次に、インフラ整備におけるマイクロモジュール化と分散型システムの具体例として、水道システムの分散化と循環型モデルの導入について説明がありました。従来の大規模集中型から小規模分散型へ移行するとともに、導水管の長さを増やし、浄水場を近くに設置するなどの工夫を加えることで、維持管理コストの削減が可能となります。さらに、水の再利用システムの導入により、水資源の効率的な利用が可能になります。講演では、北海道喜茂別町における分散型水道システムを導入した場合のシミュレーション結果が紹介され、コスト削減効果が示されました。

また、講師からは、人口減少社会に抗うのではなく、分散社会を受け入れることも必要ではないかとの指摘がありました。その場合、暮らしを支える都市のシステムに加え、都市の基盤(Social Base)の維持が重要となりますが、これらを支える仕組みとして、ドイツやオーストリアで取り組まれているシュタットベルケ(資金の半分以上を自治体が出資する公企業)について紹介がありました。日本においても、同様の仕組みを構築することで、(広義の)社会インフラを維持することが可能になるのではないかとの提言があり、講演は締めくくられました。

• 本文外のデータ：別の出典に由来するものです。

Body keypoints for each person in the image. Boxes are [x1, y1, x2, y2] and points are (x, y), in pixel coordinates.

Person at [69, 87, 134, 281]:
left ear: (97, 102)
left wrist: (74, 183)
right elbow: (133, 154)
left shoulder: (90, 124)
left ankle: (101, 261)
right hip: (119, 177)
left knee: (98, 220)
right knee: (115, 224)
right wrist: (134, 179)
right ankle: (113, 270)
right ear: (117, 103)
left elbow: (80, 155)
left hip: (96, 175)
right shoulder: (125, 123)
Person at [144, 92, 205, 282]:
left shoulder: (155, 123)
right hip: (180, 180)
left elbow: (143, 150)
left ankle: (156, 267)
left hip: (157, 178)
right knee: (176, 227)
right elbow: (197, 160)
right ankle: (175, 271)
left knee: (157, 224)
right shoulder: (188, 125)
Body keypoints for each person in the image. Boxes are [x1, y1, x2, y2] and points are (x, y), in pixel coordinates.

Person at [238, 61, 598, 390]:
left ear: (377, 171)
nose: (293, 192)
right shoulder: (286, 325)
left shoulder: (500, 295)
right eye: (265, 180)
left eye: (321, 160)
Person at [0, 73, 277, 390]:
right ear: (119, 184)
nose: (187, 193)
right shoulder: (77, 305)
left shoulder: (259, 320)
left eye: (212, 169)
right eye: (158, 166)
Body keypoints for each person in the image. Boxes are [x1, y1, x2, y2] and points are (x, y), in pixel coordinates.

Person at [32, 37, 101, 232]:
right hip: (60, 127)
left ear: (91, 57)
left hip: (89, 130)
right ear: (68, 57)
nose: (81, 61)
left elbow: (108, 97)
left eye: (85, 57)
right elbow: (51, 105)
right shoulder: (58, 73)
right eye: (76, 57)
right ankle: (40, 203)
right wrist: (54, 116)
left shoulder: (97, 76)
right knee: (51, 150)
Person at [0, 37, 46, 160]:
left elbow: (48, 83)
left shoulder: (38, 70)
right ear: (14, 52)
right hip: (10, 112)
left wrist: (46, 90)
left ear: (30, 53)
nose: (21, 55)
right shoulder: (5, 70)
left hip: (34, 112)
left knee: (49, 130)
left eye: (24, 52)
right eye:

講演後のフロアディスカッションでは、近代化以前の「村」とモジュール化された地域との違いや、マイクロモジュールの適正なサイズ、急速な人口拡大期におけるマイクロモジュールとの有効性などについての質疑応答の後、インフラ整備と地域活性化の関連性や、古い施設の活用方法などについて議論されました。結びに、当研究会の代表である関西大学の徳山先生より、今後、地域を検討していく際にはインフラについても注目したいとコメントがあり、本研究会は終了となりました。